9th Circuit Rules Open Carry Is Constitutional Right

This May 10, 2016 photo shows a handgun sitting on a desk in the Hawaii Department of Natural Resources hunter education classroom in Honolulu. The Ninth Circuit ruled that the Second Amendment provides the right to openly carry a gun in public for self-defense. (AP Photo/Marina Riker, File)

SAN FRANCISCO (CN) – The Ninth Circuit ruled Tuesday that carrying guns in public is a constitutional right, a decision that could strike down gun laws in California and Hawaii and impact firearm restrictions across the country.

With one judge dissenting, two circuit judges concluded that Hawaii cannot deny permits to non-security guard civilians who want to carry guns in public.

“The court seems to say that generally speaking, the state has to provide some kind of carry,” said UCLA law professor Eugene Volokh in a phone interview.

Plaintiff George Young sued Hawaii in 2012 for denying his applications for permits to carry a concealed or openly visible handgun. A Hawaii state law requires a license to a carry a gun in public.

The police chief may only grant such licenses to those who need a gun for their job or those who show “reason to fear injury” to their “person or property.” No one other than a security guard has ever obtained an open-carry license in Hawaii, lawyers for the county of Hawaii acknowledged during oral arguments.

“Restricting open carry to those whose job entails protecting life or property necessarily restricts open carry to a small and insulated subset of law-abiding citizens,” Ninth Circuit Judge Diarmuid O’Scannlain, a Ronald Reagan appointee, wrote for the majority in a 59-page opinion.

Joined by fellow Circuit Judge Sandra Ikuta, a George W. Bush appointee, O’Scannlain built on the 2008 Supreme Court decision in District of Columbia v.

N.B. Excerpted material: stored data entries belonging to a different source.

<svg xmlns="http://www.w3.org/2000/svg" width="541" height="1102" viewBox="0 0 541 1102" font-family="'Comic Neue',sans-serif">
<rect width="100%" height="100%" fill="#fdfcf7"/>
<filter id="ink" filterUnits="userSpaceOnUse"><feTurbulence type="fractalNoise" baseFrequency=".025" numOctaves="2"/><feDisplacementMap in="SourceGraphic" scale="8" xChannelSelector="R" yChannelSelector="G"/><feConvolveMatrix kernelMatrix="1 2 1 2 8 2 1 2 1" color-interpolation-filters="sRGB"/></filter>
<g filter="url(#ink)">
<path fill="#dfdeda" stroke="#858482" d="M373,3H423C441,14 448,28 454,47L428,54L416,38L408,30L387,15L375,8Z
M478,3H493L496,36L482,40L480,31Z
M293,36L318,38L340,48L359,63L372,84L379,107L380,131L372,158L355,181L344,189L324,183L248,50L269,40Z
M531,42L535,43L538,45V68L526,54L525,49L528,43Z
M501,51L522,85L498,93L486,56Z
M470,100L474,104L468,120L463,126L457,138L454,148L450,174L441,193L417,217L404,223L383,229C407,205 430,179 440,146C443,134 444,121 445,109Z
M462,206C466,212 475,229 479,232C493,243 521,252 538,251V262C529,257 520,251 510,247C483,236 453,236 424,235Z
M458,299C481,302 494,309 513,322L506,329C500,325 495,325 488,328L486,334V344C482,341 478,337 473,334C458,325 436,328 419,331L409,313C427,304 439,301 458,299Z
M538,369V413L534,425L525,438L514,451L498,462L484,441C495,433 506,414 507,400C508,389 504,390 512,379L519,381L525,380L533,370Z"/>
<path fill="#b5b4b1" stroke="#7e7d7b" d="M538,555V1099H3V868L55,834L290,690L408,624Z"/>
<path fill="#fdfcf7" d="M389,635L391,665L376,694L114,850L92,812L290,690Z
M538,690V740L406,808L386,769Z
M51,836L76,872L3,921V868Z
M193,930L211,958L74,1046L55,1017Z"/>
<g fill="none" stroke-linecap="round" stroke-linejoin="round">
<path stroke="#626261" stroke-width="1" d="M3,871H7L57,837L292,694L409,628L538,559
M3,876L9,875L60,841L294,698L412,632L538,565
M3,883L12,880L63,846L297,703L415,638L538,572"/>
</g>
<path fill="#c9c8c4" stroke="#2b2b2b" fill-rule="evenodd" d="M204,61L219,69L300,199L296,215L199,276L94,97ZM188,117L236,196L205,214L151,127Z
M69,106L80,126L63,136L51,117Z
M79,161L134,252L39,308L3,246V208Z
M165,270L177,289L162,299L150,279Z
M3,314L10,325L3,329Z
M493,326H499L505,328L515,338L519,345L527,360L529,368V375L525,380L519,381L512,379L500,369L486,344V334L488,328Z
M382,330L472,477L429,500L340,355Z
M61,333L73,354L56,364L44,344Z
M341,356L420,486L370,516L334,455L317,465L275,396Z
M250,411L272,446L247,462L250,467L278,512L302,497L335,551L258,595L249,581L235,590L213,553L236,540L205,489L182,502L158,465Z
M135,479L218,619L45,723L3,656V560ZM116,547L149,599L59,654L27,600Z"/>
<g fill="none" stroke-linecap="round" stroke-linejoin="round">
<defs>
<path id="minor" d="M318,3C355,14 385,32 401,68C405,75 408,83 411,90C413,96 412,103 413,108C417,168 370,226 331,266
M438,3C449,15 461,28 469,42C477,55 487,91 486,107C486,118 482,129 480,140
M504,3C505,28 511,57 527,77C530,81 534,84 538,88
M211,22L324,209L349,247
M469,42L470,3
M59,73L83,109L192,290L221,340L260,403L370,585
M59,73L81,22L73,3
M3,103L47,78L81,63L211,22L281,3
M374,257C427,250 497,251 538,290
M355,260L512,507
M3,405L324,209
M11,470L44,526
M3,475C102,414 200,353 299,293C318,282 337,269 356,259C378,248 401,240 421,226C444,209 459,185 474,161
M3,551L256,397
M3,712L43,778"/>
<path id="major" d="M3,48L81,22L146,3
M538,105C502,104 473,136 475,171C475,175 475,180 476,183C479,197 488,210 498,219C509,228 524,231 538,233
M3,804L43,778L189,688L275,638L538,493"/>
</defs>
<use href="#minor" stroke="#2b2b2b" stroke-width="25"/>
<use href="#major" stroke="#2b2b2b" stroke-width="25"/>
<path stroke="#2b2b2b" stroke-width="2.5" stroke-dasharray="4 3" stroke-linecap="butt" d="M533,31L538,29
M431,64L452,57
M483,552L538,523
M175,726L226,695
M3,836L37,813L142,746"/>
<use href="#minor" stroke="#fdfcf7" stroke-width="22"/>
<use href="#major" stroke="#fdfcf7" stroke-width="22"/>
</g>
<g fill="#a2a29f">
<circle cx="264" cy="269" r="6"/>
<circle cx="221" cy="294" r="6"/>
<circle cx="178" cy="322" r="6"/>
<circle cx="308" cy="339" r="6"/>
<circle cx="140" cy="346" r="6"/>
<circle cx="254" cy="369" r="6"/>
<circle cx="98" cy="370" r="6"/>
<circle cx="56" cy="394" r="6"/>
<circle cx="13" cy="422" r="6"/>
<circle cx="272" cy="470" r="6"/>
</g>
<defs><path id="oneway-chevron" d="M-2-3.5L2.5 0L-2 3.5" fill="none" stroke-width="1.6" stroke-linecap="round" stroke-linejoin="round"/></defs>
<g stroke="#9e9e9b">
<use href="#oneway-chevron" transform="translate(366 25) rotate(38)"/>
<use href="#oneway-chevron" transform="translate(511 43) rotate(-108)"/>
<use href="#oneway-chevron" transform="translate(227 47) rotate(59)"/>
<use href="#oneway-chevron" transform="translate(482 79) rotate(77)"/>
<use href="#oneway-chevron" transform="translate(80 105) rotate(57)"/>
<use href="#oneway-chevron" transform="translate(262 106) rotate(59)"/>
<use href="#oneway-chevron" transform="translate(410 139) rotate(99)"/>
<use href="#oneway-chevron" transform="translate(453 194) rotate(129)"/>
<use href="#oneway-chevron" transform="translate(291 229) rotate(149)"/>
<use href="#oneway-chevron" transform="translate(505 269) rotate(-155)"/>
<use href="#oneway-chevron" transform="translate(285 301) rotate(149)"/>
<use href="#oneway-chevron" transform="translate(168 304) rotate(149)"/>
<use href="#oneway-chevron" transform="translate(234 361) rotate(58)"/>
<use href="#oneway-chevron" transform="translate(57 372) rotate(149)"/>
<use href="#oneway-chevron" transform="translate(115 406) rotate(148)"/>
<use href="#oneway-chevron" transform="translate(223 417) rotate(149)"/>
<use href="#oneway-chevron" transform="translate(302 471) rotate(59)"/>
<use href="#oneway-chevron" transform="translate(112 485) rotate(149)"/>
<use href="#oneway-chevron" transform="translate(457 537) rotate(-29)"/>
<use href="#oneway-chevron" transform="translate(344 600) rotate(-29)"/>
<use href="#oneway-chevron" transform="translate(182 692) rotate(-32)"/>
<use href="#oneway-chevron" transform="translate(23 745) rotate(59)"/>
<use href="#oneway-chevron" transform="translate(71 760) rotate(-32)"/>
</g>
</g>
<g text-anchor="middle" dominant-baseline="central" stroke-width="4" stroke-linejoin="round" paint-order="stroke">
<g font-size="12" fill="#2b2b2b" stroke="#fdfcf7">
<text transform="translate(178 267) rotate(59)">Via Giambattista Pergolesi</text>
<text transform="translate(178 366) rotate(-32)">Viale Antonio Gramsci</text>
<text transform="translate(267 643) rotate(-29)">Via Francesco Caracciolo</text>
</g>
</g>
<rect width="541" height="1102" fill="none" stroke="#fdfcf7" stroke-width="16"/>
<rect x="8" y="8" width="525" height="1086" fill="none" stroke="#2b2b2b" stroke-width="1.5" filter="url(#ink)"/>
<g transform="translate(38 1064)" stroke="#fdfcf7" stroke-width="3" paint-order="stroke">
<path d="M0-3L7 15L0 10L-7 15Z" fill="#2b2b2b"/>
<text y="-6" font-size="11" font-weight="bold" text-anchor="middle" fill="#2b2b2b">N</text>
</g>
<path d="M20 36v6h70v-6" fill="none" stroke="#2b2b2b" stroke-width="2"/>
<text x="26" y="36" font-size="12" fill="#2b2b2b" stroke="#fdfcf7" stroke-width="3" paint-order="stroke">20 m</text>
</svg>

Heller, which established a constitutional right to own firearms for self defense. Denying someone the right to carry a gun in public would interfere with that right, the majority concluded.

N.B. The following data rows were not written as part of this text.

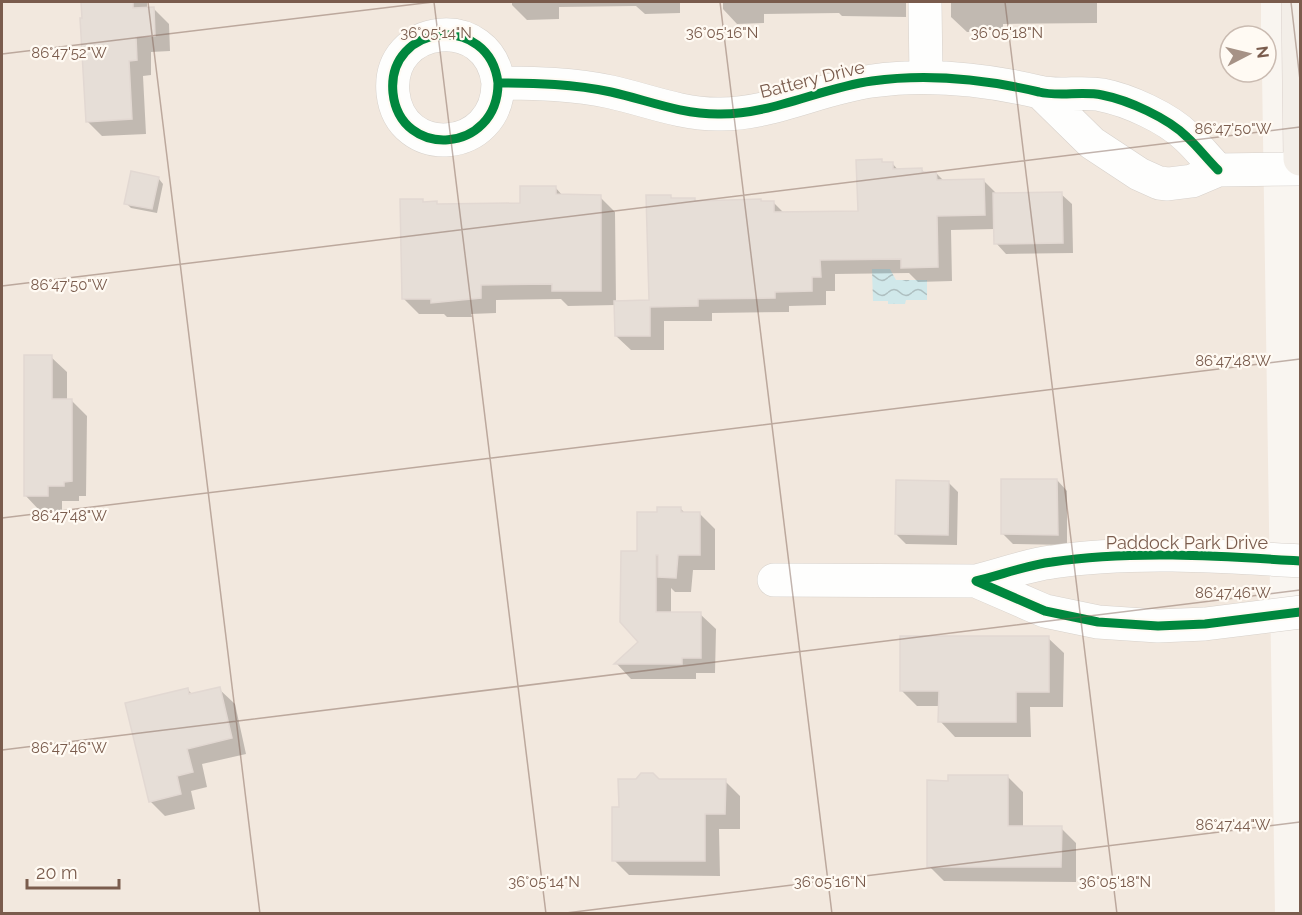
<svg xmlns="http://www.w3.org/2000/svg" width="1302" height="915" font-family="Raleway,sans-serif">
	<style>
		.residential { fill: #f2e8de }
		.water { fill: url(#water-waves) }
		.shadow { fill: #0003 }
		.building { fill: #e6ded7; stroke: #e2d8d2; stroke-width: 1.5 }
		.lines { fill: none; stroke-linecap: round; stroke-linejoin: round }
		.minor-casing { stroke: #d7d1cb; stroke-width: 34 }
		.major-casing { stroke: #dad1cc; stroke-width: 34 }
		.minor { stroke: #fefefd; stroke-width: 33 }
		.major { stroke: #f3eee8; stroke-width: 33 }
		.cycleway-casing { stroke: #fffaf3; stroke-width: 13 }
		.cycleway { stroke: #00873e; stroke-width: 9 }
		.ticks { fill: none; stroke: #7a5c4d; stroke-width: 1.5; stroke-opacity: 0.45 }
		.labels { text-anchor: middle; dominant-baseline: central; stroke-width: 4.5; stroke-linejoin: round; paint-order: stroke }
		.street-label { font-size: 18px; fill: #7a5c4d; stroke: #fffaf3 }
		.ticks-label { font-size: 15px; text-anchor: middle; fill: #7a5c4d; stroke: #fffaf3; stroke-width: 4.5; stroke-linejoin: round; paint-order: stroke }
	</style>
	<defs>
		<pattern id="water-waves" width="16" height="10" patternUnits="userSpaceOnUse" patternTransform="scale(1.5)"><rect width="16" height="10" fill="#d0e8ea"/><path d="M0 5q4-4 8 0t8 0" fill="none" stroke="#aebfc0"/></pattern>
	</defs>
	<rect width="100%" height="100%" fill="#f9f5f0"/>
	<!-- residential -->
	<path class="residential" d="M 2,2 L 1261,2 L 1261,36 L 1230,36 L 1230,72 L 1262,72 L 1275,913 L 2,914 Z"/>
	<!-- water -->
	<path class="water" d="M 872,269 L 890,269 L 896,280 L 927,280 L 927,300 L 906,300 L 905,304 L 888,304 L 888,301 L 873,301 Z"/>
	<!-- shadow -->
	<path class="shadow" d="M 107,2 L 147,2 L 147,9 L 153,8 L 169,24 L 170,51 L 151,52 L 151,75 L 143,76 L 146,134 L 102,136 L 87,121 Z
		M 512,2 L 680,2 L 680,13 L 645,14 L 636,6 L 559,7 L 559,19 L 527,20 L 512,5 Z
		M 723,2 L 906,2 L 906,17 L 842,16 L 839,13 L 764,14 L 764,23 L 737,24 L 723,9 Z
		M 951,2 L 1097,2 L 1097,23 L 1003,24 L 1003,31 L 967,32 L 951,17 Z
		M 881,161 L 884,163 L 892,163 L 899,171 L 922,170 L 925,173 L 936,173 L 944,181 L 983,180 L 998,195 L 1061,194 L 1072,204 L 1073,253 L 1006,254 L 996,243 L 995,229 L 951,230 L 952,281 L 918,282 L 909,273 L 835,274 L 835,291 L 826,291 L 826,305 L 789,306 L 789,312 L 712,313 L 712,321 L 664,321 L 664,350 L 631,350 L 616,336 L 616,305 L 568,306 L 561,299 L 496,300 L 496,313 L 471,314 L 472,317 L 447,317 L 444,314 L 419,314 L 404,299 L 422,201 L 424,203 L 436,203 L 439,206 L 522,205 L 555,187 L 563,196 L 600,197 L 615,212 L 616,302 L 650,302 L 670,196 L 674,200 L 694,199 L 697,202 L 761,200 L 763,202 L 773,202 L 785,214 L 859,212 Z
		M 159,179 L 163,184 L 157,213 L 131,208 L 126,203 Z
		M 51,357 L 67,372 L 67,401 L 72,401 L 87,416 L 86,496 L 79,496 L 79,501 L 62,501 L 62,511 L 40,511 L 25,495 Z
		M 1057,480 L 1067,491 L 1067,545 L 1013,544 L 1003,534 Z
		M 948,482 L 958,492 L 957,545 L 906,544 L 896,534 Z
		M 680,508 L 686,514 L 700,514 L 715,529 L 715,570 L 693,570 L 691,592 L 675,592 L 671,588 L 671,614 L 700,614 L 716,629 L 715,673 L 696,673 L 696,679 L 631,679 L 617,664 L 640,642 L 639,553 L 658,513 Z
		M 1048,638 L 1064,653 L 1063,707 L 1030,707 L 1031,737 L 955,737 L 940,721 L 940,706 L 917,706 L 902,691 Z
		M 219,689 L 235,704 L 246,754 L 202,764 L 207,787 L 191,791 L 195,809 L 165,816 L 150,801 L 188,690 L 193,695 Z
		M 1007,776 L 1023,792 L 1023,827 L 1061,828 L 1076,843 L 1076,882 L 944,881 L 929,866 Z
		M 636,780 L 725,781 L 740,796 L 740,829 L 719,829 L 720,876 L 629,875 L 614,860 L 620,808 Z"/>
	<!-- building -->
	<path class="building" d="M 81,2 L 133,2 L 133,8 L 154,7 L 155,36 L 136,37 L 137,60 L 129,61 L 132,119 L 86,122 L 80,18 L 82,18 Z
		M 882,159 L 882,162 L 893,162 L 893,169 L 922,168 L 922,172 L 936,172 L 937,180 L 984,179 L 985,215 L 937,216 L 938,267 L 901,268 L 901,259 L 820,260 L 821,277 L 812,277 L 812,291 L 775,292 L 775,298 L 698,299 L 698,306 L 650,307 L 650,336 L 615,336 L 614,301 L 649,300 L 646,195 L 671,195 L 671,198 L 695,198 L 695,201 L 761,199 L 761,201 L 774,201 L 774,212 L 858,211 L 856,160 Z
		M 131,171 L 159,177 L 152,209 L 124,204 Z
		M 520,186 L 556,186 L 556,194 L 601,195 L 601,291 L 552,291 L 552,284 L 481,285 L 481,298 L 431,303 L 431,299 L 402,299 L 400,199 L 423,199 L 423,202 L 437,201 L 437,204 L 520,203 Z
		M 1062,192 L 1063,243 L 994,244 L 993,193 Z
		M 24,355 L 52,355 L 52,399 L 72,399 L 72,481 L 64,482 L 64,486 L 48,486 L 48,496 L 24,496 Z
		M 1001,479 L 1057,479 L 1058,535 L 1001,534 Z
		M 896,480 L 949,481 L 948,535 L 895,534 Z
		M 657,507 L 681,507 L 681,512 L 700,512 L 700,555 L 678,555 L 676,578 L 658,577 L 658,555 L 656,555 L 656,612 L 701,612 L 701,658 L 682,658 L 682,664 L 614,664 L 638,642 L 620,622 L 621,551 L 637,551 L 637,512 L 657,512 Z
		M 900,636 L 1049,636 L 1049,692 L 1016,692 L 1016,722 L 938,722 L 939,691 L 900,691 Z
		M 220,687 L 232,738 L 187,749 L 193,772 L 177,776 L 181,794 L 149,802 L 125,703 L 188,688 L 189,694 Z
		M 641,773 L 653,773 L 659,779 L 726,779 L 725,814 L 705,814 L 705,861 L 612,861 L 612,807 L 619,807 L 618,779 L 636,779 Z
		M 948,775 L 1008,775 L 1008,826 L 1062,826 L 1061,867 L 927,867 L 927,780 L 948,781 Z"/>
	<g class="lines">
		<!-- minor casing -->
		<g class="minor-casing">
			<path id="minor" d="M 925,2 L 926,77
				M 498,83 C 498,154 400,160 393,93 C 386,23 490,12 498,83 C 536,83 574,84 611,92 C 647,100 680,114 718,114 C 771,115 820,88 872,81 C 929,73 984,79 1039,92 C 1058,97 1082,91 1102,95 C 1128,100 1168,118 1187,137 C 1198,147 1207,159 1218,170
				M 1041,93 L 1092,143 L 1139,174 L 1159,183 L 1168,184 L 1192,181 L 1218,170 L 1300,169
				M 1300,561 C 1220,556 1132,550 1052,562 C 1027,565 1001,575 976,581 L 1045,611 L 1098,622 L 1158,626 L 1205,624 L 1300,612
				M 774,580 L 976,581"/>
		</g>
		<!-- major casing -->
		<g class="major-casing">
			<path id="major" d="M 1298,2 L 1300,159"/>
		</g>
		<!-- minor -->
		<use href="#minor" class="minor"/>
		<!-- major -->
		<use href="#major" class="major"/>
		<!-- cycleway casing -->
		<g class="cycleway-casing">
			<path id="cycleway" d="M 498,83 C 498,154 400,160 393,93 C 386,23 490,12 498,83 C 536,83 574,84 611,92 C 647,100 680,114 718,114 C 771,115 820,88 872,81 C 929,73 984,79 1039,92 C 1058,97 1082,91 1102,95 C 1128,100 1168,118 1187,137 C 1198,147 1207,159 1218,170
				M 1300,561 C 1220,556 1132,550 1052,562 C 1027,565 1001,575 976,581 L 1045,611 L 1098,622 L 1158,626 L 1205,624 L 1300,612"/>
		</g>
		<!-- cycleway -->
		<use href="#cycleway" class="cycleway"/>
	</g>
	<!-- ticks -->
	<path class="ticks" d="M 148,2 L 260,914M 434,2 L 546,914M 720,2 L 832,914M 1005,2 L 1117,914M 1291,2 L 1300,80M 2,54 L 433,2M 2,286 L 1300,127M 2,518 L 1300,359M 2,750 L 1300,590M 558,914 L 1300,822"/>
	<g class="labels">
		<!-- street labels -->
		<g class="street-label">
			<text transform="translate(812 79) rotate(-14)">Battery Drive</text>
			<text x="1187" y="542">Paddock Park Drive</text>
		</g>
	</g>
	<g class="ticks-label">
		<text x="436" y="38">36°05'14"N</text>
		<text x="722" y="38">36°05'16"N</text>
		<text x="1007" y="38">36°05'18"N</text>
		<text x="69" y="58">86°47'52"W</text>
		<text x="1233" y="134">86°47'50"W</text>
		<text x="69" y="290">86°47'50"W</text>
		<text x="1233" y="366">86°47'48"W</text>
		<text x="69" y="521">86°47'48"W</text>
		<text x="1233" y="598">86°47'46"W</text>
		<text x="69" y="753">86°47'46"W</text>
		<text x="1233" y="830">86°47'44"W</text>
		<text x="544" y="887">36°05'14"N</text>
		<text x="830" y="887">36°05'16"N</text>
		<text x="1115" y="887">36°05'18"N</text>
	</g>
	<!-- border -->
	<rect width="1302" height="915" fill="none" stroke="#7a5c4d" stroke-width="6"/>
	<!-- north arrow -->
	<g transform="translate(1248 54) rotate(83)"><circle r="28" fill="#fffaf3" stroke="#cabbb1" stroke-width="1.5"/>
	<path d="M0-4.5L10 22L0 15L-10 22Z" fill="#a69286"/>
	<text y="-9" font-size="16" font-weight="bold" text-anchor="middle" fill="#7a5c4d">N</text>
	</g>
	<!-- scale -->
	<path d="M27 879v9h92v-9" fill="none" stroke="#7a5c4d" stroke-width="3"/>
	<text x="36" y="879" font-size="18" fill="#7a5c4d" stroke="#fffaf3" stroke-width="4.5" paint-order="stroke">20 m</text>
</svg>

“This decision is expanding Heller to say not only do you have the right to have a gun in the home for self defense, you can also carry it anywhere you want,” Stanford University law professor John Donohue III said in a phone interview.

By ruling against state laws that ban carrying guns in public, the 9th Circuit joined two other circuit courts that have issued similar rulings: the D.C. Circuit and Seventh Circuit. Meanwhile, the Second, Third and Fourth Circuits have upheld state laws that restrict carrying guns in public.

That makes this dispute ripe for the Supreme Court, which has a solid conservative and presumably pro-gun majority, even as it awaits confirmation of Trump’s nominee to replace retiring Justice Anthony Kennedy.

The state of Hawaii would not say whether it plans to ask the full Ninth Circuit to rehear the case en banc, but Donohue believes an en banc rehearing is likely. The Stanford law professor said even if the Ninth Circuit overturns the panel’s decision, the Supreme Court is likely to come down on the side of gun rights advocates.

“This decision could be used by the [National Rifle Association] to strike down all of the important gun regulations in the U.S. if it’s read expansively,” Donohue said.

Alan Beck, a San Diego-based attorney who represented the plaintiff in this case, said he considers the panel’s decision a victory for the U.S. Constitution.

“I don’t think this law is even a close call,” Beck said. “Here, the state is effectively banning the exercise of the constitutional right to carry outside the home.”

But that interpretation of the Second Amendment is not accepted among all judges and legal scholars.

Donohue argues the purpose of the Second Amendment was to maintain a militia, not give individuals the right to carry guns in public. He said the Supreme Court created the individual right to own firearms by misinterpreting the Constitution in its 2008 Heller decision.

Circuit Judge Richard Clifton, a George W. Bush appointee, dissented from the majority on Tuesday. Clifton wrote that restrictions on carrying guns in public for “good cause” have existed in law for centuries.

“Regulation of public carry has its roots in English law,” Clifton wrote. “Dating back to the thirteenth century, England regulated public carry of firearms, including both concealed and concealable weapons.”

California is one of five states that prohibits openly carrying guns in public. Florida, Illinois, New York, South Carolina and the District of Columbia also forbid openly carrying firearms.

Hawaii is one of 15 states that requires a permit or license to openly carry a gun in public, according to the Giffords Law Center, a non-profit organization that supports stricter gun control laws.

Adam Skaggs, chief counsel for the organization, criticized the panel’s decision on Tuesday, arguing that the majority “ignored the weight of historical evidence and Ninth Circuit precedent concluding that strong laws restricting the public carry of firearms are consistent with the Constitution.”

Hawaii Attorney General Russell Suzuki said the decision would “undermine Hawaii’s strong gun control laws and commitment to protect the public.”

Suzuki said it was consulting with the County of Hawaii’s counsel and considering further action.